Pour la première fois en 2023, Vinted France a publié une étude d’impact écologique.

La durabilité se perd en chemin 

Pourtant, à ses débuts en 2008, l’application de seconde main se présentait davantage comme une manière d’échanger des vêtements entre personnes qui habitaient dans la même ville. Pendant plusieurs années, la norme était de faire du troc entre des personnes qui habitaient tout près l’une de l’autre, Vinted n’était que l’intermédiaire. Mais récemment, le site a décidé de retirer l’option permettant de sélectionner uniquement des articles disponibles à proximité et ainsi d’aller les chercher soi-même.

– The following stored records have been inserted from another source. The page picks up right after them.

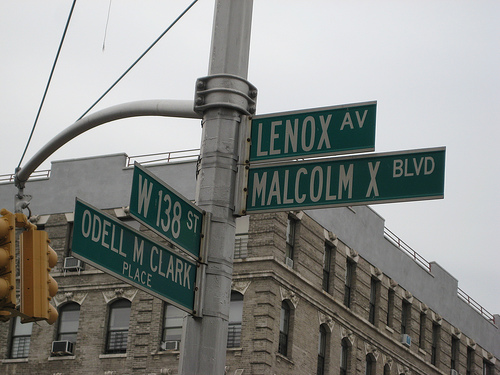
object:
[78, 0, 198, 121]
wire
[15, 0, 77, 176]
wire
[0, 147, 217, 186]
fence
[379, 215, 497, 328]
fence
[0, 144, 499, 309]
roof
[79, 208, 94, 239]
white letters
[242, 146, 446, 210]
signs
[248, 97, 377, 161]
sign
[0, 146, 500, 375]
building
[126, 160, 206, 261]
street sign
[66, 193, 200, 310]
street sign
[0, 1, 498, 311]
sky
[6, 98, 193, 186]
arm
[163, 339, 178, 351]
conditioner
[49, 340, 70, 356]
conditioner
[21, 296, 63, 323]
signal light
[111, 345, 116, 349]
bars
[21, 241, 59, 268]
light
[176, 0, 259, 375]
post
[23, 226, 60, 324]
signal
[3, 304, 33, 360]
window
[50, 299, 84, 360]
window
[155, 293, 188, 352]
window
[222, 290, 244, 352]
window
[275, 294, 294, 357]
window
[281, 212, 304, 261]
window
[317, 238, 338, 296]
window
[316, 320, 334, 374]
window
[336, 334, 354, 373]
window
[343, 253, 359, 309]
window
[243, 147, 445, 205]
writing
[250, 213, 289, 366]
parapets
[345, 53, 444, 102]
distance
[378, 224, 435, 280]
railing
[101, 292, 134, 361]
window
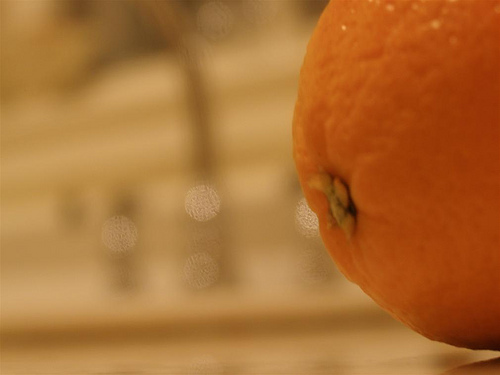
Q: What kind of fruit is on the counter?
A: Orange.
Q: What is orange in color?
A: An orange.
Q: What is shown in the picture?
A: A fresh orange.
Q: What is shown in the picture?
A: A fresh orange.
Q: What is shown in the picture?
A: An orange.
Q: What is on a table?
A: An orange.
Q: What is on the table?
A: An orange.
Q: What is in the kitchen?
A: An orange.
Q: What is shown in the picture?
A: An orange.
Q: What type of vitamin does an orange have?
A: Vitamin C.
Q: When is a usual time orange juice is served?
A: Morning.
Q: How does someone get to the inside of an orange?
A: Peel it.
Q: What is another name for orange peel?
A: Rind.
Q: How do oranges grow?
A: On trees.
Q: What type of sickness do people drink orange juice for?
A: Colds.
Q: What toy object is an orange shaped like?
A: A ball.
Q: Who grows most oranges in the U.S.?
A: Farmers.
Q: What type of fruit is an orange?
A: Citrus.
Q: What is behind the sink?
A: White wooden window sill.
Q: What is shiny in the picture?
A: Metal handles of faucet.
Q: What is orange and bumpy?
A: The surface of the orange.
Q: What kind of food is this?
A: Fruit.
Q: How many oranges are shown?
A: One.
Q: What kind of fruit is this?
A: An orange.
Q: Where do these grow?
A: On trees.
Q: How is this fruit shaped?
A: Sphere.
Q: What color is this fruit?
A: Orange.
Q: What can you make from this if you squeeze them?
A: Orange Juice.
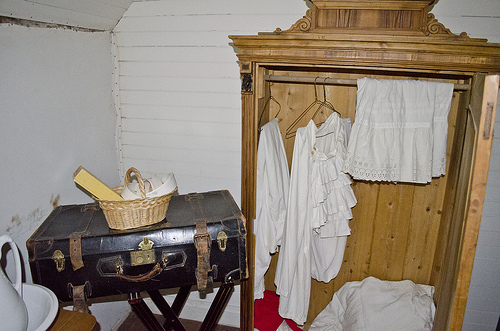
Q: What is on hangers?
A: Clothing.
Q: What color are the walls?
A: White.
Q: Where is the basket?
A: On the suitcase.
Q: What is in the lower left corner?
A: Pitcher.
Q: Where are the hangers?
A: Hanging on a rod.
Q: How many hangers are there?
A: 3.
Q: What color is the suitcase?
A: Black.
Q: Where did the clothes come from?
A: Suitcase.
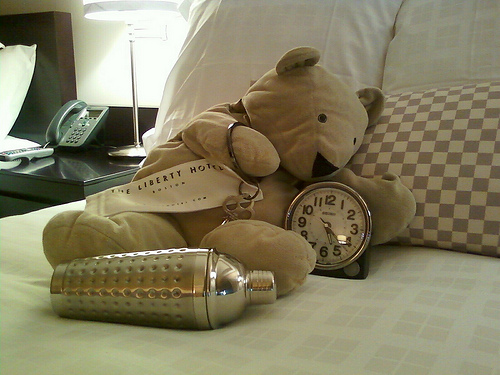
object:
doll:
[42, 45, 417, 298]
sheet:
[279, 305, 490, 361]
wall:
[70, 40, 131, 89]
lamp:
[83, 1, 180, 158]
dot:
[317, 113, 328, 124]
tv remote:
[0, 147, 55, 162]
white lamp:
[82, 2, 181, 161]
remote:
[0, 147, 54, 160]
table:
[1, 106, 152, 211]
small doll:
[40, 45, 417, 298]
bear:
[121, 36, 381, 303]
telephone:
[41, 97, 110, 150]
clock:
[282, 182, 374, 280]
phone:
[42, 99, 109, 152]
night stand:
[0, 145, 140, 219]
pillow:
[349, 85, 500, 259]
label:
[83, 158, 264, 217]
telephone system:
[44, 93, 111, 146]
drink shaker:
[49, 247, 279, 332]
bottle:
[50, 247, 277, 331]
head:
[242, 45, 385, 183]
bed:
[315, 280, 445, 354]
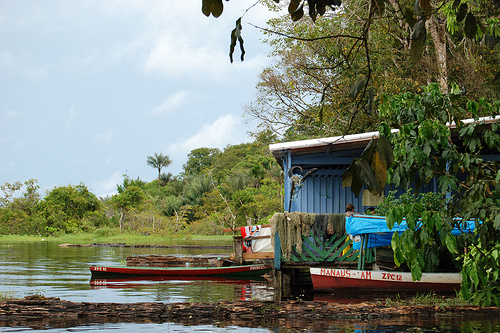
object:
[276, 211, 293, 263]
net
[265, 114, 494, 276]
house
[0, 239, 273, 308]
river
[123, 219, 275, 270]
dock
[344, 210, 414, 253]
clothes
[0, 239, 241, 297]
water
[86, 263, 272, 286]
boat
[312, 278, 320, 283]
paint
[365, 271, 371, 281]
letters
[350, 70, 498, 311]
tree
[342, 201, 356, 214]
person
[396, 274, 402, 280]
number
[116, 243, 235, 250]
shoreline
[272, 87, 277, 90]
leaves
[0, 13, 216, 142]
sky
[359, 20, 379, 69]
stem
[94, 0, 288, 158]
cloud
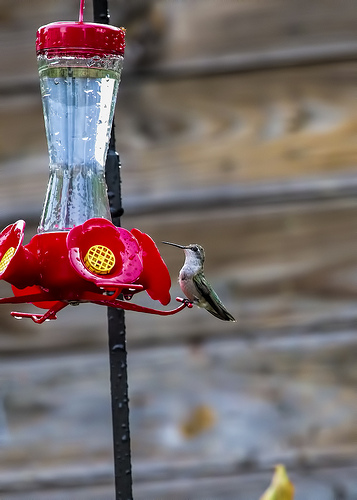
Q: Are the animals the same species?
A: Yes, all the animals are birds.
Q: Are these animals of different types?
A: No, all the animals are birds.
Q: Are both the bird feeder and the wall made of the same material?
A: No, the feeder is made of glass and the wall is made of wood.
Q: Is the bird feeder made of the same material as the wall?
A: No, the feeder is made of glass and the wall is made of wood.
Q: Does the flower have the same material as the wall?
A: No, the flower is made of plastic and the wall is made of wood.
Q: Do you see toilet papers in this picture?
A: No, there are no toilet papers.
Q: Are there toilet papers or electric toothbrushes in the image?
A: No, there are no toilet papers or electric toothbrushes.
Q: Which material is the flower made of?
A: The flower is made of plastic.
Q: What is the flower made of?
A: The flower is made of plastic.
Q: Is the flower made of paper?
A: No, the flower is made of plastic.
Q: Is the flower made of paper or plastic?
A: The flower is made of plastic.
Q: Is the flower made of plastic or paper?
A: The flower is made of plastic.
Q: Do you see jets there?
A: No, there are no jets.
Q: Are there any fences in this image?
A: No, there are no fences.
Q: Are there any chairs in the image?
A: No, there are no chairs.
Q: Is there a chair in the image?
A: No, there are no chairs.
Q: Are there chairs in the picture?
A: No, there are no chairs.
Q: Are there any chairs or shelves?
A: No, there are no chairs or shelves.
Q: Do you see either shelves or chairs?
A: No, there are no chairs or shelves.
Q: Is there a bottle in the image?
A: No, there are no bottles.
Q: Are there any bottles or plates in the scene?
A: No, there are no bottles or plates.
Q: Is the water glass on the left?
A: Yes, the water glass is on the left of the image.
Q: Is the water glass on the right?
A: No, the water glass is on the left of the image.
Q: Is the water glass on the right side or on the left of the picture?
A: The water glass is on the left of the image.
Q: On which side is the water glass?
A: The water glass is on the left of the image.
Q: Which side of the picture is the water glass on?
A: The water glass is on the left of the image.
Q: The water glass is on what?
A: The water glass is on the feeder.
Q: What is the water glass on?
A: The water glass is on the feeder.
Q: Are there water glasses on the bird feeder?
A: Yes, there is a water glass on the feeder.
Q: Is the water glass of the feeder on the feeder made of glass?
A: Yes, the water glass is on the feeder.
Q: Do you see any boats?
A: No, there are no boats.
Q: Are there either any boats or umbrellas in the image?
A: No, there are no boats or umbrellas.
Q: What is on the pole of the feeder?
A: The water is on the pole.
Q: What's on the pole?
A: The water is on the pole.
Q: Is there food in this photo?
A: Yes, there is food.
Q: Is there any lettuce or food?
A: Yes, there is food.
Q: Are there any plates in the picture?
A: No, there are no plates.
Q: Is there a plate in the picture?
A: No, there are no plates.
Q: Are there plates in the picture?
A: No, there are no plates.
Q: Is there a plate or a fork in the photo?
A: No, there are no plates or forks.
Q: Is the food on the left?
A: Yes, the food is on the left of the image.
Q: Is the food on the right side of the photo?
A: No, the food is on the left of the image.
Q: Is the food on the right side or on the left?
A: The food is on the left of the image.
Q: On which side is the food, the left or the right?
A: The food is on the left of the image.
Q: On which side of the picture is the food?
A: The food is on the left of the image.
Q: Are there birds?
A: Yes, there is a bird.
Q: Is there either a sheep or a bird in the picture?
A: Yes, there is a bird.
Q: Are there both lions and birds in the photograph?
A: No, there is a bird but no lions.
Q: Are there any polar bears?
A: No, there are no polar bears.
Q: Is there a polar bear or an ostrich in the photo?
A: No, there are no polar bears or ostriches.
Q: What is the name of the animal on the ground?
A: The animal is a bird.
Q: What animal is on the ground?
A: The animal is a bird.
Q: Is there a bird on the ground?
A: Yes, there is a bird on the ground.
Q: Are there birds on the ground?
A: Yes, there is a bird on the ground.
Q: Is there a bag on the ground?
A: No, there is a bird on the ground.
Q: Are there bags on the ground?
A: No, there is a bird on the ground.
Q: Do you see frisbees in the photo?
A: No, there are no frisbees.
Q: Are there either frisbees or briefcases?
A: No, there are no frisbees or briefcases.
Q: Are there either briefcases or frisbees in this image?
A: No, there are no frisbees or briefcases.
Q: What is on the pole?
A: The water is on the pole.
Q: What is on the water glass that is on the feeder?
A: The water is on the water glass.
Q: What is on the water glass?
A: The water is on the water glass.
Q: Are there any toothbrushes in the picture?
A: No, there are no toothbrushes.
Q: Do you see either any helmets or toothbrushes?
A: No, there are no toothbrushes or helmets.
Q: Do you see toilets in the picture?
A: No, there are no toilets.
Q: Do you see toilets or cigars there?
A: No, there are no toilets or cigars.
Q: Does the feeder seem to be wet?
A: Yes, the feeder is wet.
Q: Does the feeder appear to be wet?
A: Yes, the feeder is wet.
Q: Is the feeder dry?
A: No, the feeder is wet.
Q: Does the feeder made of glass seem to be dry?
A: No, the feeder is wet.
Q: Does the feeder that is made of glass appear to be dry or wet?
A: The feeder is wet.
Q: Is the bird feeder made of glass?
A: Yes, the feeder is made of glass.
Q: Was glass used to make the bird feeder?
A: Yes, the feeder is made of glass.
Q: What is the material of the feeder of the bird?
A: The feeder is made of glass.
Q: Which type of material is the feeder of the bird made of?
A: The feeder is made of glass.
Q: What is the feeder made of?
A: The feeder is made of glass.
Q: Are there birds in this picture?
A: Yes, there is a bird.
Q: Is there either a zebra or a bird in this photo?
A: Yes, there is a bird.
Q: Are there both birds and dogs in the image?
A: No, there is a bird but no dogs.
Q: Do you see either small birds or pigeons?
A: Yes, there is a small bird.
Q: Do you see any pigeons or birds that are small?
A: Yes, the bird is small.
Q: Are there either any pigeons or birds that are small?
A: Yes, the bird is small.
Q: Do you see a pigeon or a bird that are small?
A: Yes, the bird is small.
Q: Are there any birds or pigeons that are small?
A: Yes, the bird is small.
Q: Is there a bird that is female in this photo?
A: Yes, there is a female bird.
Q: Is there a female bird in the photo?
A: Yes, there is a female bird.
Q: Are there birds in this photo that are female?
A: Yes, there is a bird that is female.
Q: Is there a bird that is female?
A: Yes, there is a bird that is female.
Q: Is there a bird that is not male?
A: Yes, there is a female bird.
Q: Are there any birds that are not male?
A: Yes, there is a female bird.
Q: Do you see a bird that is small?
A: Yes, there is a small bird.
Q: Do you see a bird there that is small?
A: Yes, there is a bird that is small.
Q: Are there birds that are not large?
A: Yes, there is a small bird.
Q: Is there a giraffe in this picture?
A: No, there are no giraffes.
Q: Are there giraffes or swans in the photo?
A: No, there are no giraffes or swans.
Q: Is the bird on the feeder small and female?
A: Yes, the bird is small and female.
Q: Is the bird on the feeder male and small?
A: No, the bird is small but female.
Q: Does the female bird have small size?
A: Yes, the bird is small.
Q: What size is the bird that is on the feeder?
A: The bird is small.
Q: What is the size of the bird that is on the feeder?
A: The bird is small.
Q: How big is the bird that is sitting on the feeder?
A: The bird is small.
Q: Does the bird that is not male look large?
A: No, the bird is small.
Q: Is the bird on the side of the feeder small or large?
A: The bird is small.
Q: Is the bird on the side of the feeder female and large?
A: No, the bird is female but small.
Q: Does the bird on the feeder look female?
A: Yes, the bird is female.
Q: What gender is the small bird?
A: The bird is female.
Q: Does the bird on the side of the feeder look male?
A: No, the bird is female.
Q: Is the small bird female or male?
A: The bird is female.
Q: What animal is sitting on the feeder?
A: The bird is sitting on the feeder.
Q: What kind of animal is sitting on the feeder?
A: The animal is a bird.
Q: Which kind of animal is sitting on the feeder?
A: The animal is a bird.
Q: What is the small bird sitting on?
A: The bird is sitting on the feeder.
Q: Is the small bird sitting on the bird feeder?
A: Yes, the bird is sitting on the feeder.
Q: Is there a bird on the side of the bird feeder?
A: Yes, there is a bird on the side of the feeder.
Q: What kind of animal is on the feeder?
A: The animal is a bird.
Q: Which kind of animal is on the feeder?
A: The animal is a bird.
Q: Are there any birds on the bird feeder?
A: Yes, there is a bird on the feeder.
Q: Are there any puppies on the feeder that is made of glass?
A: No, there is a bird on the feeder.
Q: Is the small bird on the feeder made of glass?
A: Yes, the bird is on the feeder.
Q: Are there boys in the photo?
A: No, there are no boys.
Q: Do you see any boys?
A: No, there are no boys.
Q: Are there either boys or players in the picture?
A: No, there are no boys or players.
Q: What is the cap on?
A: The cap is on the feeder.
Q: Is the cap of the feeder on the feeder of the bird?
A: Yes, the cap is on the feeder.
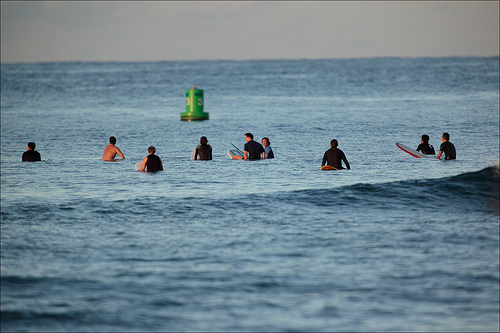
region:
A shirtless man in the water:
[100, 135, 126, 166]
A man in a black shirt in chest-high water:
[19, 139, 44, 164]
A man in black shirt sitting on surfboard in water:
[226, 131, 263, 163]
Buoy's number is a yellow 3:
[177, 83, 212, 124]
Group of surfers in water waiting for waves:
[16, 127, 472, 176]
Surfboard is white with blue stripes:
[225, 141, 252, 163]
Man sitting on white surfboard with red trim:
[392, 133, 462, 161]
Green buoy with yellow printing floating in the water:
[163, 73, 218, 126]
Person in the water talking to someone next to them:
[249, 130, 277, 162]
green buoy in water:
[175, 85, 212, 125]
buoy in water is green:
[176, 83, 211, 124]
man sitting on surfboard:
[433, 127, 457, 162]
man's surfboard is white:
[396, 140, 436, 160]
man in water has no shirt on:
[98, 134, 129, 163]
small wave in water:
[347, 160, 499, 205]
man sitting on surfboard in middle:
[228, 130, 267, 162]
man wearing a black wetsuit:
[316, 146, 351, 173]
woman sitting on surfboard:
[258, 135, 275, 158]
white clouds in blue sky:
[30, 15, 105, 47]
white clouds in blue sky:
[378, 2, 435, 37]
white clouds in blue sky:
[144, 3, 218, 34]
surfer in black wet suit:
[318, 129, 352, 170]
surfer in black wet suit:
[128, 141, 165, 166]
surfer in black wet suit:
[24, 126, 51, 168]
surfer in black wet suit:
[238, 125, 273, 173]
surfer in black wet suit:
[402, 119, 460, 170]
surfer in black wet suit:
[438, 113, 455, 165]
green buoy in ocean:
[180, 86, 214, 124]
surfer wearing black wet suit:
[320, 134, 349, 180]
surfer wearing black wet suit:
[440, 126, 462, 159]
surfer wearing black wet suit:
[139, 137, 163, 177]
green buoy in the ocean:
[172, 82, 214, 130]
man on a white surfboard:
[386, 129, 434, 163]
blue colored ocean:
[9, 59, 499, 331]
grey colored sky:
[3, 4, 498, 62]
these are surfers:
[36, 84, 404, 280]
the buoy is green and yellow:
[146, 63, 247, 140]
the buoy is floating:
[124, 60, 218, 124]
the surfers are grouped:
[66, 105, 391, 200]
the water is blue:
[113, 178, 292, 317]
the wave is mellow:
[111, 172, 389, 291]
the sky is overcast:
[152, 0, 278, 48]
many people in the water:
[1, 50, 478, 242]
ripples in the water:
[160, 208, 289, 259]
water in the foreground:
[150, 202, 365, 314]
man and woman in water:
[210, 112, 294, 192]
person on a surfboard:
[292, 120, 366, 197]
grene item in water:
[171, 75, 227, 125]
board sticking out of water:
[388, 129, 428, 167]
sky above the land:
[158, 8, 254, 43]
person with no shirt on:
[83, 123, 132, 174]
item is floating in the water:
[180, 87, 210, 120]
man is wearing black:
[23, 140, 41, 164]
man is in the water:
[21, 140, 41, 160]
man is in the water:
[100, 135, 120, 161]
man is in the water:
[136, 145, 161, 170]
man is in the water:
[193, 135, 214, 162]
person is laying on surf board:
[231, 132, 265, 162]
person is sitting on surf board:
[321, 137, 349, 172]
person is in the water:
[434, 132, 456, 159]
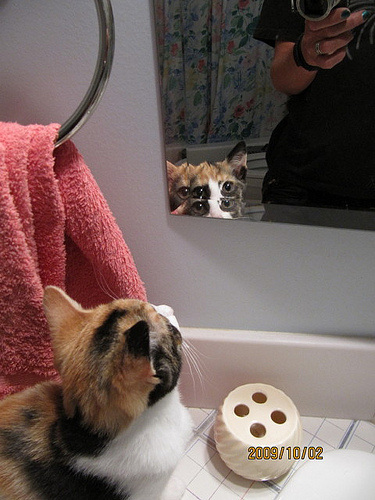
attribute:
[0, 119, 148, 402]
towel — red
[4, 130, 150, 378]
towel — red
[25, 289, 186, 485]
cat — one, observant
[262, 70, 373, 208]
black shirt — black 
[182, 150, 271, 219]
cat — one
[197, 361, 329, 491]
holder — toothbrush, one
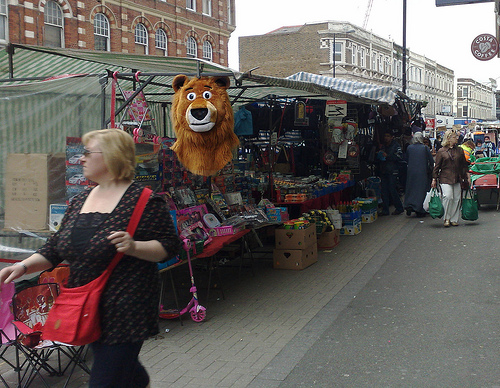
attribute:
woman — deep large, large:
[0, 125, 178, 384]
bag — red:
[23, 182, 155, 353]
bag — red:
[33, 186, 153, 346]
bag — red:
[37, 183, 156, 352]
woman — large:
[14, 126, 183, 386]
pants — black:
[81, 341, 152, 385]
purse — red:
[40, 185, 152, 340]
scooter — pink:
[164, 230, 210, 320]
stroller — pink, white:
[105, 69, 163, 151]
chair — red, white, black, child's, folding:
[8, 279, 62, 385]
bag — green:
[426, 191, 444, 217]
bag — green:
[459, 194, 479, 221]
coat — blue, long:
[402, 139, 434, 215]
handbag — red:
[34, 260, 112, 342]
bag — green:
[458, 192, 480, 226]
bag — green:
[422, 187, 446, 218]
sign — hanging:
[476, 37, 484, 45]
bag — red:
[53, 292, 98, 348]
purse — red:
[49, 292, 100, 348]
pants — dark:
[101, 354, 151, 385]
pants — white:
[441, 185, 467, 225]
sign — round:
[476, 38, 484, 52]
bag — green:
[459, 188, 482, 221]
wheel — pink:
[191, 304, 209, 323]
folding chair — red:
[15, 291, 50, 323]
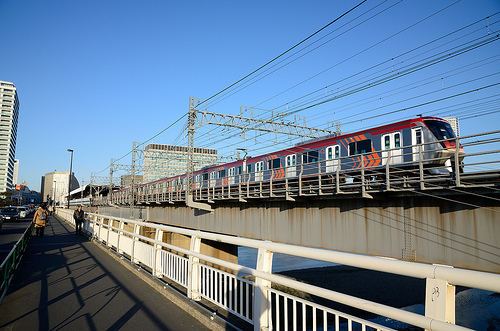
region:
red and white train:
[233, 138, 398, 188]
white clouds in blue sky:
[9, 16, 57, 56]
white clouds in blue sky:
[50, 13, 117, 67]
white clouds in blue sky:
[23, 62, 88, 104]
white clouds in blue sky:
[32, 98, 76, 132]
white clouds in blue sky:
[63, 71, 135, 128]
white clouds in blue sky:
[112, 62, 159, 132]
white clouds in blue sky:
[119, 15, 177, 87]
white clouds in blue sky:
[156, 35, 231, 89]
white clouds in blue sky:
[303, 19, 348, 71]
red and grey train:
[95, 105, 473, 200]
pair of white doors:
[378, 130, 404, 164]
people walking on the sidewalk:
[28, 200, 86, 236]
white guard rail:
[107, 214, 218, 292]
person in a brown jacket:
[29, 204, 50, 233]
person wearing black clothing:
[74, 203, 85, 235]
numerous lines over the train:
[98, 9, 491, 181]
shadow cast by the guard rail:
[28, 250, 157, 326]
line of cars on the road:
[2, 200, 37, 234]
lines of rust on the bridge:
[252, 198, 454, 240]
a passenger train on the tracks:
[145, 116, 466, 203]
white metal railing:
[134, 214, 327, 329]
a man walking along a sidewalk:
[65, 202, 105, 244]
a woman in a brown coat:
[22, 199, 55, 234]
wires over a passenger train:
[197, 67, 334, 134]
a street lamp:
[54, 138, 93, 210]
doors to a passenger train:
[379, 131, 406, 164]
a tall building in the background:
[2, 79, 29, 199]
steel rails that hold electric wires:
[172, 90, 219, 220]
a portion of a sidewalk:
[21, 254, 112, 329]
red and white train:
[271, 126, 443, 201]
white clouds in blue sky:
[24, 43, 81, 90]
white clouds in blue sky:
[28, 105, 85, 143]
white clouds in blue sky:
[102, 88, 138, 120]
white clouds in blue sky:
[39, 38, 129, 93]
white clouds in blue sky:
[142, 20, 184, 47]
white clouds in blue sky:
[181, 5, 229, 51]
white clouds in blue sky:
[283, 53, 355, 98]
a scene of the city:
[21, 63, 474, 313]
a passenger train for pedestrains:
[108, 123, 460, 202]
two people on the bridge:
[30, 189, 97, 246]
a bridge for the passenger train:
[68, 199, 476, 316]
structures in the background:
[1, 75, 43, 201]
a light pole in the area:
[63, 138, 75, 209]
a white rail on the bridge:
[101, 221, 344, 303]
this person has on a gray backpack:
[32, 208, 54, 233]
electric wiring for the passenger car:
[134, 46, 474, 156]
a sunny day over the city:
[10, 43, 470, 313]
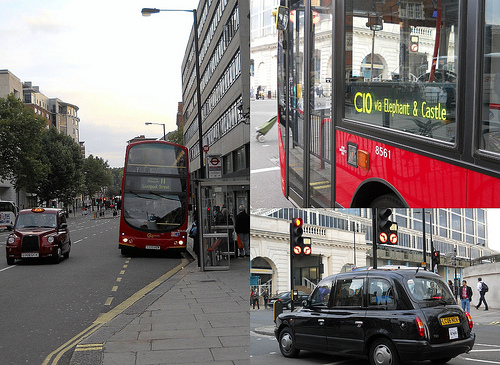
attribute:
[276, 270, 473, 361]
car — black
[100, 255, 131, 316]
lines — yellow, dotted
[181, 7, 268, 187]
building — tall, beige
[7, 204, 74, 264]
taxi — red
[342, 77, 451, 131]
sign — painted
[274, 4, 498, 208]
bus — double decker, large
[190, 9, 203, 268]
pole — tall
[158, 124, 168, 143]
pole — tall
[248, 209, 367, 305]
building — large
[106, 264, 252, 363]
pattern — decorative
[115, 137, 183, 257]
bus — stopped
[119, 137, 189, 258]
bus — red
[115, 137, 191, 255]
bus — double decker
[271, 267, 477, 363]
cab — black, taxi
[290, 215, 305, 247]
traffic light — red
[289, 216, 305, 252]
caution light — yellow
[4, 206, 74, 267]
cab — taxi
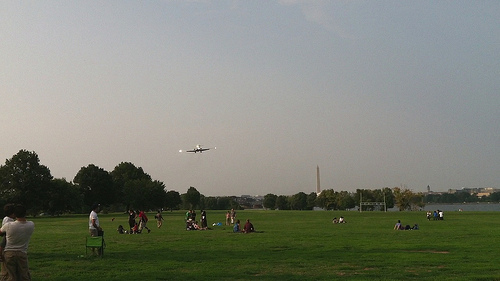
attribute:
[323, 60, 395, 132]
clouds — white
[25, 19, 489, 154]
sky — blue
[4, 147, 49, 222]
tree — green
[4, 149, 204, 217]
leaves — green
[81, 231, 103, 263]
chair — green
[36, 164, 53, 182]
leaves — green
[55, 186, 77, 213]
leaves — green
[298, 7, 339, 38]
cloud — white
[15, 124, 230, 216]
tree — green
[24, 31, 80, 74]
sky — blue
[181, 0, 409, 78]
clouds — white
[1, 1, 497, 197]
sky — blue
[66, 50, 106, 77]
clouds — white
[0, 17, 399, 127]
clouds — white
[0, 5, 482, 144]
sky — blue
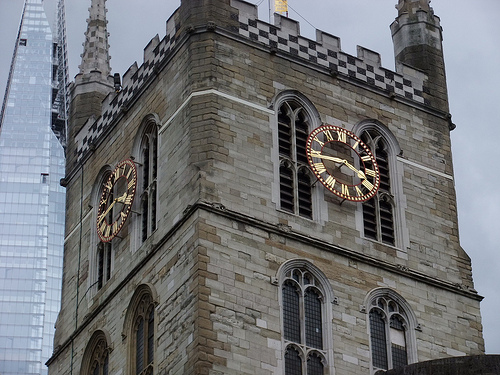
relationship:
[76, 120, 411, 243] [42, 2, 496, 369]
clock on building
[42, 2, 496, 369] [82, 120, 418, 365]
building has windows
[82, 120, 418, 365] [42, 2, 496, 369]
windows on building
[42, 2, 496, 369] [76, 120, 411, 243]
building has clock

Catherine ne croit pas du tout à l’argument écologique : « L’emballage des colis et le nombre de kilomètres parcourus pour chaque envoi ne sont pas négligeables. J’ai déjà vendu des vêtements à des mamans dans le nord des Pays-Bas. » Vinted a rendu possible depuis plusieurs années la vente d’articles en Espagne, au Luxembourg, en Belgique ou aux Pays-Bas depuis la France. Et ils ne comptent pas s’arrêter là : À l’avenir, nous nous efforcerons d’agrandir encore plus notre communauté en joignant d’autres pays !, peut-on lire sur le site.

D’abord astuce de copine pour économiser de l’argent, Vinted est devenu un site de vente en ligne qui reproduit les mécanismes de surconsommation de la fast fashion. Pour Catherine, le problème est là : “Vinted n’a jamais été utilisé pour protéger l’environnement. L’argent que je gagne grâce aux ventes, je suis systématiquement tentée de le dépenser sur des articles qui me sont proposés, alors même que je n’en ai pas besoin.